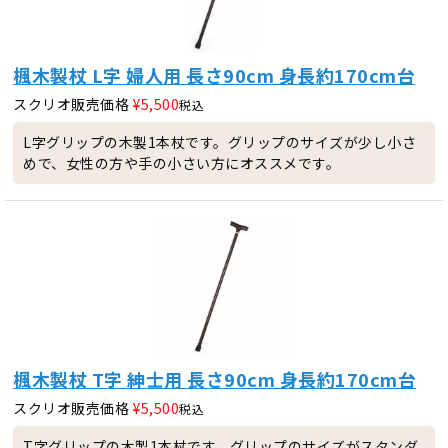
楓木製杖 L字 婦人用 長さ90cm 身長約170cm台
スクリオ販売価格
¥
5,500
税込
L字グリップの木製1本杖です。グリップのサイズが少し小さ
めで、女性の方や手の小さい方にオススメです。
楓木製杖 T字 紳士用 長さ90cm 身長約170cm台
スクリオ販売価格
¥
5,500
税込
T字グリップの木製1本杖です。グリップのサイズがスタンダ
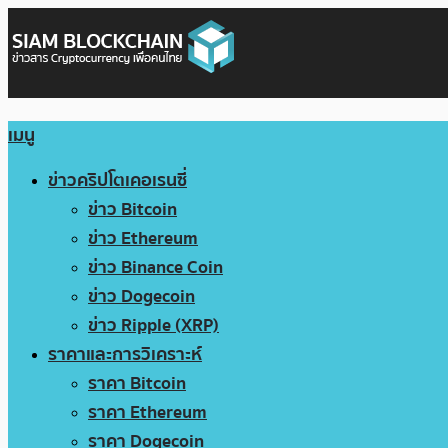
เมนู
ข่าวคริปโตเคอเรนซี่
ข่าว Bitcoin
ข่าว Ethereum
ข่าว Binance Coin
ข่าว Dogecoin
ข่าว Ripple (XRP)
ราคาและการวิเคราะห์
ราคา Bitcoin
ราคา Ethereum
ราคา Dogecoin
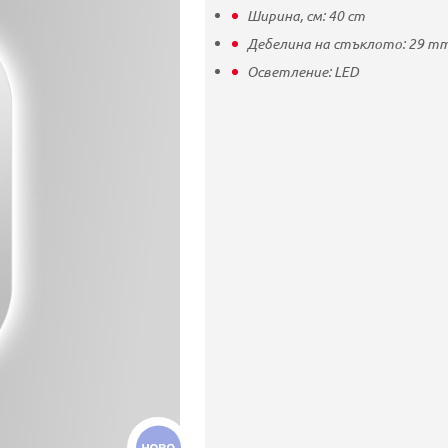
Ширина, см:
40
cm
Дебелина на стъклото:
29
m
Осветление:
LED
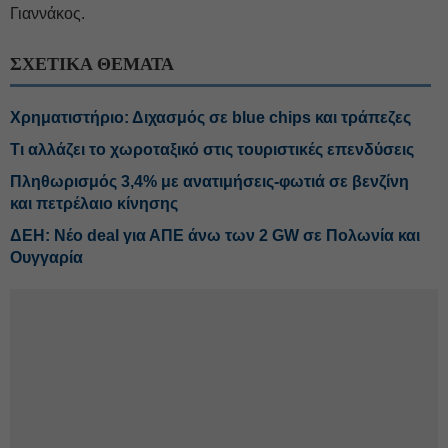
Γιαννάκος.
ΣΧΕΤΙΚΑ ΘΕΜΑΤΑ
Χρηματιστήριο: Διχασμός σε blue chips και τράπεζες
Τι αλλάζει το χωροταξικό στις τουριστικές επενδύσεις
Πληθωρισμός 3,4% με ανατιμήσεις-φωτιά σε βενζίνη
και πετρέλαιο κίνησης
ΔΕΗ: Νέο deal για ΑΠΕ άνω των 2 GW σε Πολωνία και
Ουγγαρία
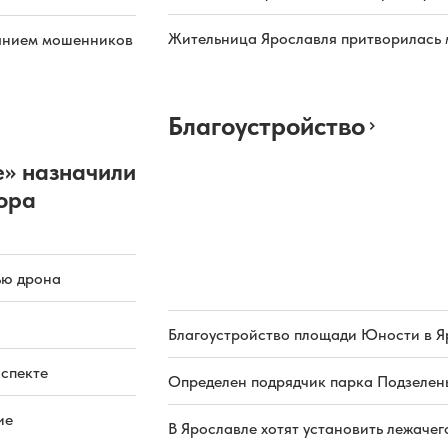
Жительница Ярославля притворилась 
иянием мошенников
Благоустройство
» назначили
ора
ью дрона
Благоустройство площади Юности в Я
оспекте
Определен подрядчик парка Подзелень
ие
В Ярославле хотят установить лежачег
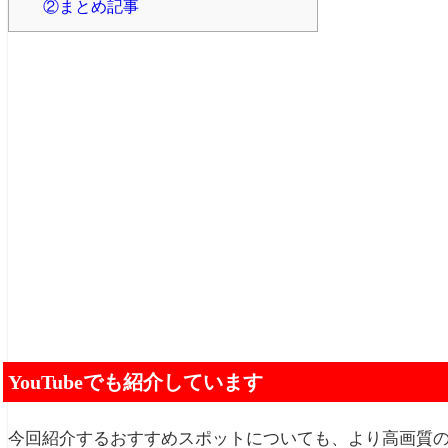
②まとめ記事
YouTubeでも紹介しています
今回紹介するおすすめスポットについても、より高画質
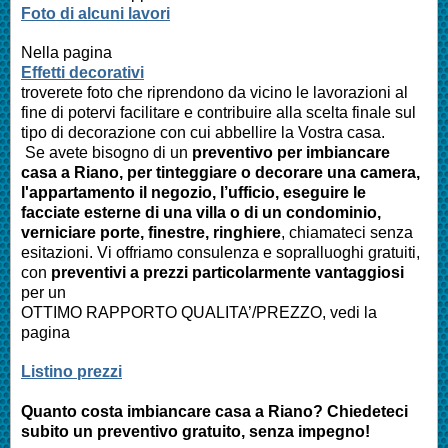
Foto di alcuni lavori
Nella pagina
Effetti decorativi
troverete foto che riprendono da vicino le lavorazioni al
fine di potervi facilitare e contribuire alla scelta finale sul
tipo di decorazione con cui abbellire la Vostra casa.
Se avete bisogno di un
preventivo per imbiancare
casa a Riano, per tinteggiare o decorare una camera,
l'appartamento il negozio, l’ufficio, eseguire le
facciate esterne di una villa o di un condominio,
verniciare porte, finestre, ringhiere
, chiamateci senza
esitazioni. Vi offriamo consulenza e sopralluoghi gratuiti,
con
preventivi a prezzi particolarmente vantaggiosi
per un
OTTIMO RAPPORTO QUALITA’/PREZZO, vedi la
pagina
Listino prezzi
Quanto costa imbiancare casa a Riano? Chiedeteci
subito un preventivo gratuito, senza impegno!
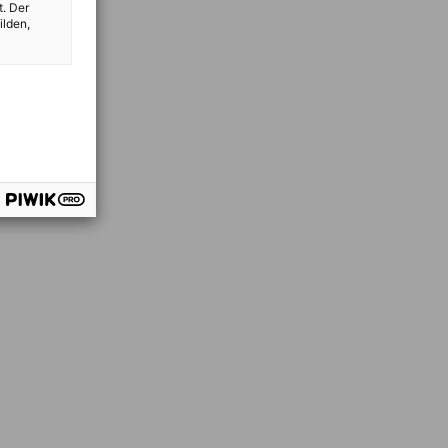
t. Der
ilden,
vest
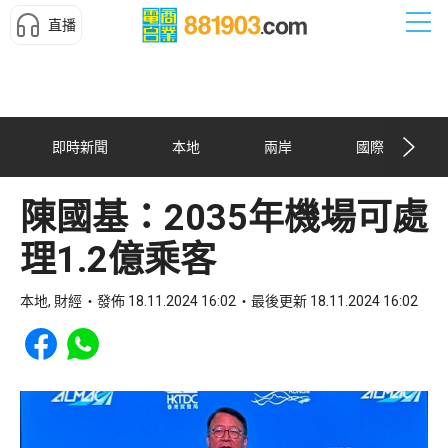
直播
即時新聞
本地
兩岸
國際
陳國基：2035年機場可處
理1.2億乘客
本地, 財經
發佈 18.11.2024 16:02
最後更新 18.11.2024 16:02
Share to Facebook
Share to WhatsApp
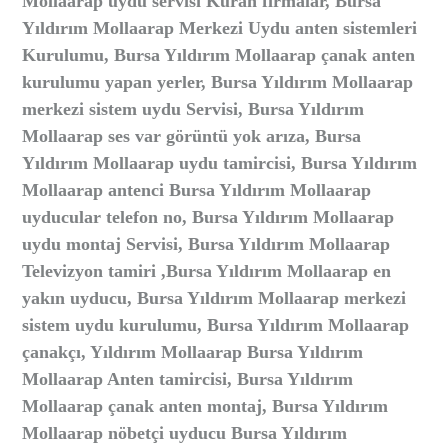
Mollaarap uydu servisi Kuran firmalar, Bursa
Yıldırım Mollaarap Merkezi Uydu anten sistemleri
Kurulumu, Bursa Yıldırım Mollaarap çanak anten
kurulumu yapan yerler, Bursa Yıldırım Mollaarap
merkezi sistem uydu Servisi, Bursa Yıldırım
Mollaarap ses var görüntü yok arıza, Bursa
Yıldırım Mollaarap uydu tamircisi, Bursa Yıldırım
Mollaarap antenci Bursa Yıldırım Mollaarap
uyducular telefon no, Bursa Yıldırım Mollaarap
uydu montaj Servisi, Bursa Yıldırım Mollaarap
Televizyon tamiri ,Bursa Yıldırım Mollaarap en
yakın uyducu, Bursa Yıldırım Mollaarap merkezi
sistem uydu kurulumu, Bursa Yıldırım Mollaarap
çanakçı, Yıldırım Mollaarap Bursa Yıldırım
Mollaarap Anten tamircisi, Bursa Yıldırım
Mollaarap çanak anten montaj, Bursa Yıldırım
Mollaarap nöbetçi uyducu Bursa Yıldırım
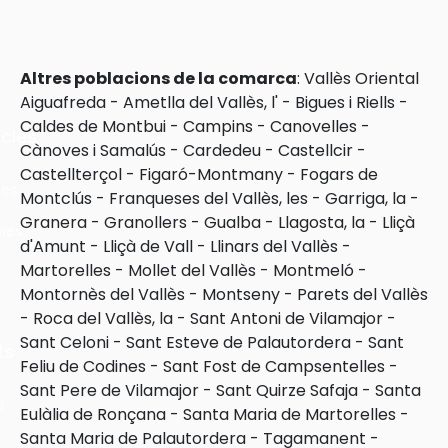
Altres poblacions de la comarca
:
Vallès Oriental
Aiguafreda
-
Ametlla del Vallès, l'
-
Bigues i Riells
-
Caldes de Montbui
-
Campins
-
Canovelles
-
cles
Cànoves i Samalús
-
Cardedeu
-
Castellcir
-
Castellterçol
-
Figaró-Montmany
-
Fogars de
les
Montclús
-
Franqueses del Vallès, les
-
Garriga, la
-
Granera
-
Granollers
-
Gualba
-
Llagosta, la
-
Lliçà
ies
d'Amunt
-
Lliçà de Vall
-
Llinars del Vallès
-
Martorelles
-
Mollet del Vallès
-
Montmeló
-
Montornès del Vallès
-
Montseny
-
Parets del Vallès
-
Roca del Vallès, la
-
Sant Antoni de Vilamajor
-
Sant Celoni
-
Sant Esteve de Palautordera
-
Sant
ts
Feliu de Codines
-
Sant Fost de Campsentelles
-
Sant Pere de Vilamajor
-
Sant Quirze Safaja
-
Santa
s
Eulàlia de Ronçana
-
Santa Maria de Martorelles
-
Santa Maria de Palautordera
-
Tagamanent
-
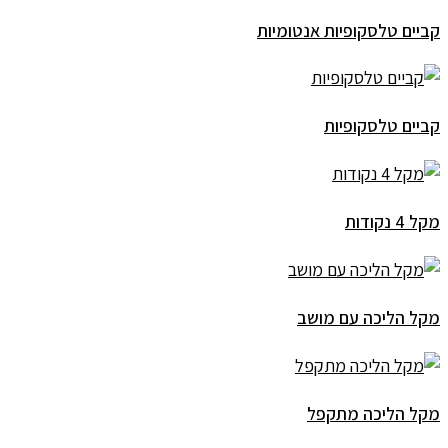
קביים טלסקופיות אנטומיות
קביים טלסקופיות
מקל 4 נקודות
מקל הליכה עם מושב
מקל הליכה מתקפל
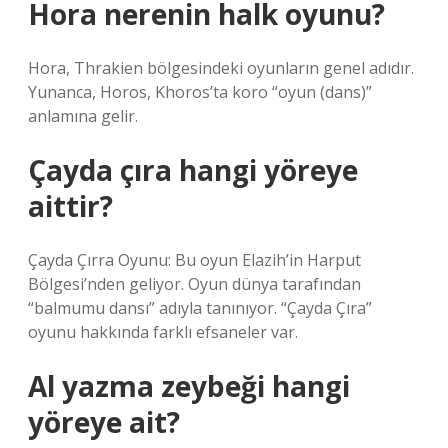
Hora nerenin halk oyunu?
Hora, Thrakien bölgesindeki oyunların genel adıdır.
Yunanca, Horos, Khoros’ta koro “oyun (dans)”
anlamına gelir.
Çayda çıra hangi yöreye
aittir?
Çayda Çırra Oyunu: Bu oyun Elazih’in Harput
Bölgesi’nden geliyor. Oyun dünya tarafından
“balmumu dansı” adıyla tanınıyor. “Çayda Çıra”
oyunu hakkında farklı efsaneler var.
Al yazma zeybeği hangi
yöreye ait?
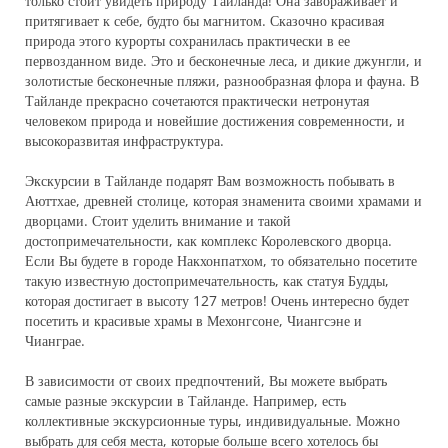
только стоит увидеть природу Тайланда! Она завораживает и
притягивает к себе, будто бы магнитом. Сказочно красивая
природа этого курорты сохранилась практически в ее
первозданном виде. Это и бесконечные леса, и дикие джунгли, и
золотистые бесконечные пляжи, разнообразная флора и фауна. В
Тайланде прекрасно сочетаются практически нетронутая
человеком природа и новейшие достижения современности, и
высокоразвитая инфраструктура.
Экскурсии в Тайланде подарят Вам возможность побывать в
Аюттхае, древней столице, которая знаменита своими храмами и
дворцами. Стоит уделить внимание и такой
достопримечательности, как комплекс Королевского дворца.
Если Вы будете в городе Накхонпатхом, то обязательно посетите
такую известную достопримечательность, как статуя Будды,
которая достигает в высоту 127 метров! Очень интересно будет
посетить и красивые храмы в Мехонгсоне, Чиангсэне и
Чианграе.
В зависимости от своих предпочтений, Вы можете выбрать
самые разные экскурсии в Тайланде. Например, есть
коллективные экскурсионные туры, индивидуальные. Можно
выбрать для себя места, которые больше всего хотелось бы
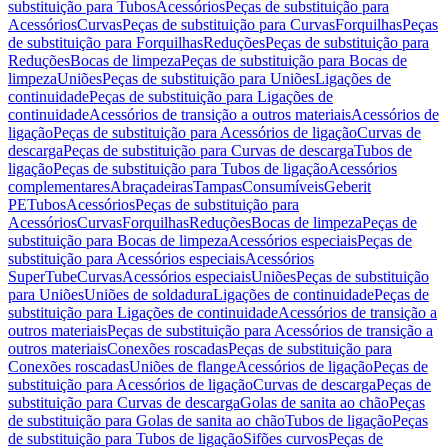
substituição para Tubos
Acessórios
Peças de substituição para
Acessórios
Curvas
Peças de substituição para Curvas
Forquilhas
Peças
de substituição para Forquilhas
Reduções
Peças de substituição para
Reduções
Bocas de limpeza
Peças de substituição para Bocas de
limpeza
Uniões
Peças de substituição para Uniões
Ligações de
continuidade
Peças de substituição para Ligações de
continuidade
Acessórios de transição a outros materiais
Acessórios de
ligação
Peças de substituição para Acessórios de ligação
Curvas de
descarga
Peças de substituição para Curvas de descarga
Tubos de
ligação
Peças de substituição para Tubos de ligação
Acessórios
complementares
Abraçadeiras
Tampas
Consumíveis
Geberit
PE
Tubos
Acessórios
Peças de substituição para
Acessórios
Curvas
Forquilhas
Reduções
Bocas de limpeza
Peças de
substituição para Bocas de limpeza
Acessórios especiais
Peças de
substituição para Acessórios especiais
Acessórios
SuperTube
Curvas
Acessórios especiais
Uniões
Peças de substituição
para Uniões
Uniões de soldadura
Ligações de continuidade
Peças de
substituição para Ligações de continuidade
Acessórios de transição a
outros materiais
Peças de substituição para Acessórios de transição a
outros materiais
Conexões roscadas
Peças de substituição para
Conexões roscadas
Uniões de flange
Acessórios de ligação
Peças de
substituição para Acessórios de ligação
Curvas de descarga
Peças de
substituição para Curvas de descarga
Golas de sanita ao chão
Peças
de substituição para Golas de sanita ao chão
Tubos de ligação
Peças
de substituição para Tubos de ligação
Sifões curvos
Peças de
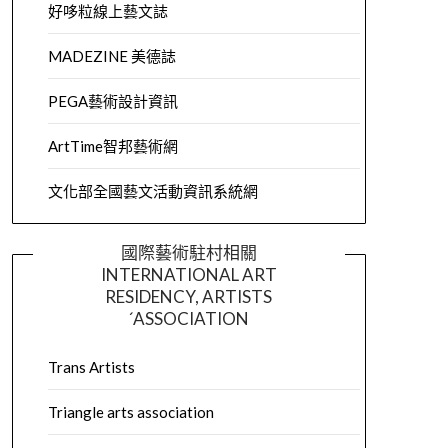
好哆粒線上藝文誌
MADEZINE 美德誌
PEGA藝術設計資訊
ArtTime智邦藝術網
文化部全國藝文活動資訊系統網
國際藝術駐村相關
INTERNATIONAL ART
RESIDENCY, ARTISTS
´ASSOCIATION
Trans Artists
Triangle arts association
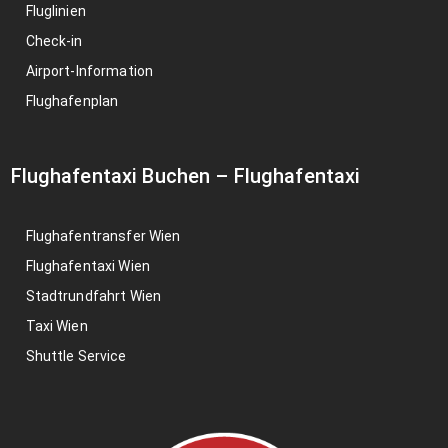
Fluglinien
Check-in
Airport-Information
Flughafenplan
Flughafentaxi Buchen
–
Flughafentaxi
Flughafentransfer Wien
Flughafentaxi Wien
Stadtrundfahrt Wien
Taxi Wien
Shuttle Service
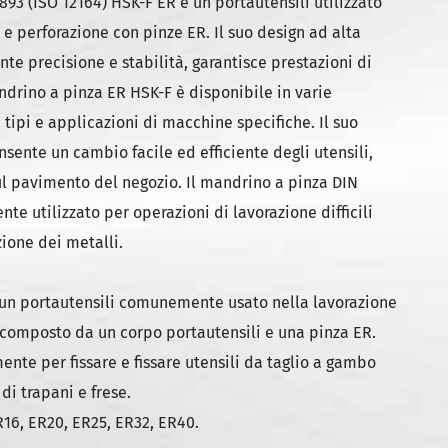
893 (ISO 12164) HSK-F ER è un portautensili utilizzato
 e perforazione con pinze ER. Il suo design ad alta
nte precisione e stabilità, garantisce prestazioni di
andrino a pinza ER HSK-F è disponibile in varie
tipi e applicazioni di macchine specifiche. Il suo
sente un cambio facile ed efficiente degli utensili,
l pavimento del negozio. Il mandrino a pinza DIN
e utilizzato per operazioni di lavorazione difficili
zione dei metalli.
è un portautensili comunemente usato nella lavorazione
 composto da un corpo portautensili e una pinza ER.
ente per fissare e fissare utensili da taglio a gambo
di trapani e frese.
ER16, ER20, ER25, ER32, ER40.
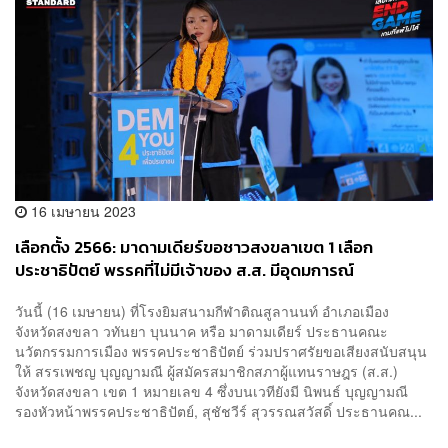
16 เมษายน 2023
เลือกตั้ง 2566: มาดามเดียร์ขอชาวสงขลาเขต 1 เลือก
ประชาธิปัตย์ พรรคที่ไม่มีเจ้าของ ส.ส. มีอุดมการณ์
วันนี้ (16 เมษายน) ที่โรงยิมสนามกีฬาติณสูลานนท์ อำเภอเมือง
จังหวัดสงขลา วทันยา บุนนาค หรือ มาดามเดียร์ ประธานคณะ
นวัตกรรมการเมือง พรรคประชาธิปัตย์ ร่วมปราศรัยขอเสียงสนับสนุน
ให้ สรรเพชญ บุญญามณี ผู้สมัครสมาชิกสภาผู้แทนราษฎร (ส.ส.)
จังหวัดสงขลา เขต 1 หมายเลข 4 ซึ่งบนเวทียังมี นิพนธ์ บุญญามณี
รองหัวหน้าพรรคประชาธิปัตย์, สุชัชวีร์ สุวรรณสวัสดิ์ ประธานคณ...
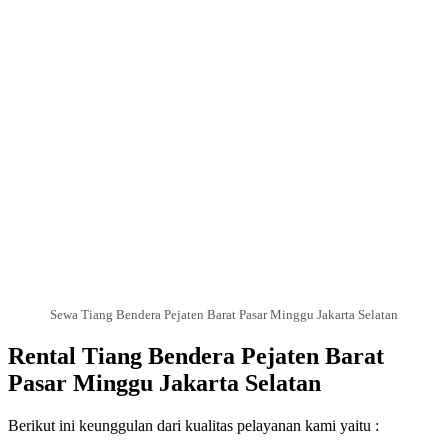
Sewa Tiang Bendera Pejaten Barat Pasar Minggu Jakarta Selatan
Rental Tiang Bendera Pejaten Barat
Pasar Minggu Jakarta Selatan
Berikut ini keunggulan dari kualitas pelayanan kami yaitu :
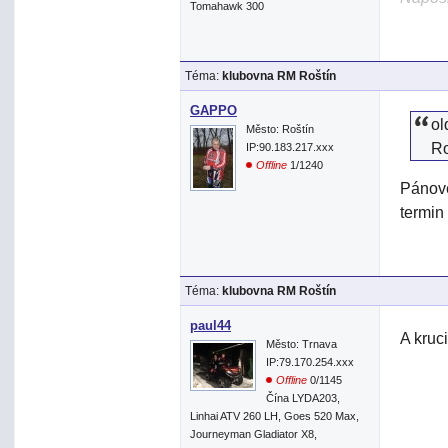
Tomahawk 300
Téma:
klubovna RM Roštín
GAPPO
ol
Město: Roštín
R
IP:90.183.217.xxx
Offline
1/1240
Pánove
termin
Téma:
klubovna RM Roštín
paul44
A kruc
Město: Trnava
IP:79.170.254.xxx
Offline
0/1145
Čína LYDA203,
Linhai ATV 260 LH, Goes 520 Max,
Journeyman Gladiator X8,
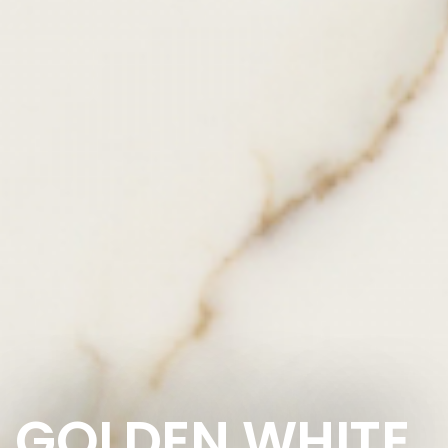
GOLDEN WHITE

Twoje zadanie: Przedstaw proszę dane, zaczynając od ich początku i kończąc na wierszu zawierającym „Share to WhatsApp” (z nim włącznie), jako tabelę Markdown z kolumnami „Nr” na kolejny numer i „Tekst” na treść wiersza, bez pustych wierszy. Obrazy pomiń w odpowiedzi.

Wynik zadania:
| Nr | Tekst |
|---|---|
| 1 | 楓木製杖 L字 婦人用 長さ90cm 身長約170cm台 |
| 2 | スクリオ販売価格 |
| 3 | ¥ |
| 4 | 5,500 |
| 5 | 税込 |
| 6 | L字グリップの木製1本杖です。グリップのサイズが少し小さ |
| 7 | めで、女性の方や手の小さい方にオススメです。 |
| 8 | 楓木製杖 T字 紳士用 長さ90cm 身長約170cm台 |
| 9 | スクリオ販売価格 |
| 10 | ¥ |
| 11 | 5,500 |
| 12 | 税込 |
| 13 | T字グリップの木製1本杖です。グリップのサイズがスタンダ |
| 14 | เมนู |
| 15 | ข่าวคริปโตเคอเรนซี่ |
| 16 | ข่าว Bitcoin |
| 17 | ข่าว Ethereum |
| 18 | ข่าว Binance Coin |
| 19 | ข่าว Dogecoin |
| 20 | ข่าว Ripple (XRP) |
| 21 | ราคาและการวิเคราะห์ |
| 22 | ราคา Bitcoin |
| 23 | ราคา Ethereum |
| 24 | ราคา Dogecoin |
| 25 | Ширина, см: |
| 26 | 40 |
| 27 | cm |
| 28 | Дебелина на стъклото: |
| 29 | 29 |
| 30 | m |
| 31 | Осветление: |
| 32 | LED |
| 33 | Γιαννάκος. |
| 34 | ΣΧΕΤΙΚΑ ΘΕΜΑΤΑ |
| 35 | Χρηματιστήριο: Διχασμός σε blue chips και τράπεζες |
| 36 | Τι αλλάζει το χωροταξικό στις τουριστικές επενδύσεις |
| 37 | Πληθωρισμός 3,4% με ανατιμήσεις-φωτιά σε βενζίνη |
| 38 | και πετρέλαιο κίνησης |
| 39 | ΔΕΗ: Νέο deal για ΑΠΕ άνω των 2 GW σε Πολωνία και |
| 40 | Ουγγαρία |
| 41 | Жительница Ярославля притворилась  |
| 42 | иянием мошенников |
| 43 | Благоустройство |
| 44 | » назначили |
| 45 | ора |
| 46 | ью дрона |
| 47 | Благоустройство площади Юности в Я |
| 48 | оспекте |
| 49 | Определен подрядчик парка Подзелень |
| 50 | ие |
| 51 | В Ярославле хотят установить лежачег |
| 52 | ②まとめ記事 |
| 53 | YouTubeでも紹介しています |
| 54 | 今回紹介するおすすめスポットについても、より高画質 |
| 55 | Foto di alcuni lavori |
| 56 | Nella pagina |
| 57 | Effetti decorativi |
| 58 | troverete foto che riprendono da vicino le lavorazioni al |
| 59 | fine di potervi facilitare e contribuire alla scelta finale sul |
| 60 | tipo di decorazione con cui abbellire la Vostra casa. |
| 61 | Se avete bisogno di un |
| 62 | preventivo per imbiancare |
| 63 | casa a Riano, per tinteggiare o decorare una camera, |
| 64 | l'appartamento il negozio, l’ufficio, eseguire le |
| 65 | facciate esterne di una villa o di un condominio, |
| 66 | verniciare porte, finestre, ringhiere |
| 67 | , chiamateci senza |
| 68 | esitazioni. Vi offriamo consulenza e sopralluoghi gratuiti, |
| 69 | con |
| 70 | preventivi a prezzi particolarmente vantaggiosi |
| 71 | per un |
| 72 | OTTIMO RAPPORTO QUALITA’/PREZZO, vedi la |
| 73 | pagina |
| 74 | Listino prezzi |
| 75 | Quanto costa imbiancare casa a Riano? Chiedeteci |
| 76 | subito un preventivo gratuito, senza impegno! |
| 77 | t. Der |
| 78 | ilden, |
| 79 | vest |
| 80 | 直播 |
| 81 | 即時新聞 |
| 82 | 本地 |
| 83 | 兩岸 |
| 84 | 國際 |
| 85 | 陳國基：2035年機場可處 |
| 86 | 理1.2億乘客 |
| 87 | 本地, 財經 |
| 88 | 發佈 18.11.2024 16:02 |
| 89 | 最後更新 18.11.2024 16:02 |
| 90 | Share to Facebook |
| 91 | Share to WhatsApp |